When my daughter was born ten years ago Wednesday, I relearned that lesson. From the moment she landed all warm and wet on my belly and hungry and noisy, she was the only project on hand at any given moment until started working again. Dust settled. Laundry accumulated. Chores piled up. But nobody died or suffered as a result. And the time to address those needs presented itself in such away that I am not typing from under a ten-year accumulation of dust and debris.


Having returned to full-time work, I find myself living this lesson every day. Nothing is more important than the person right in front of me. Nothing. When they go away, the next person is the most important person. And on and on. This is a beautiful thing.
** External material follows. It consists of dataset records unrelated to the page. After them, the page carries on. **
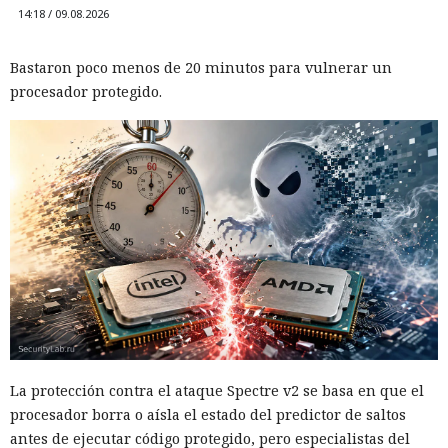
14:18 / 09.08.2026
Bastaron poco menos de 20 minutos para vulnerar un
procesador protegido.
La protección contra el ataque Spectre v2 se basa en que el
procesador borra o aísla el estado del predictor de saltos
antes de ejecutar código protegido, pero especialistas del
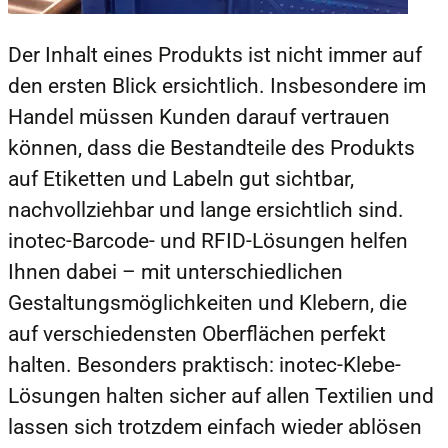
Der Inhalt eines Produkts ist nicht immer auf
den ersten Blick ersichtlich. Insbesondere im
Handel müssen Kunden darauf vertrauen
können, dass die Bestandteile des Produkts
auf Etiketten und Labeln gut sichtbar,
nachvollziehbar und lange ersichtlich sind.
inotec-Barcode- und RFID-Lösungen helfen
Ihnen dabei – mit unterschiedlichen
Gestaltungsmöglichkeiten und Klebern, die
auf verschiedensten Oberflächen perfekt
halten. Besonders praktisch: inotec-Klebe-
Lösungen halten sicher auf allen Textilien und
lassen sich trotzdem einfach wieder ablösen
It makes even the atrocious moment and those people who resist being liked at all costs somehow essential and beautiful (though sometimes more so in retrospect).


This is a lesson that makes it possible for me to step away from everything and read the Tao and attend a Buddhist teacher's meditations on the lessons of that text and to take it in and let it make the most of me one moment at a time. In a way, this means my daughter's milestone birthday; its celebration; and my private, personal, and very happy thoughts about her life are every bit the blessing to me that the worst nightmare of a child is in my toughest class. That is true. The difference: my daughter is my daughter, for all that can mean to a mom.


It's all true. It's all good. Thank you for being here. You're all that matters, and you are beautiful.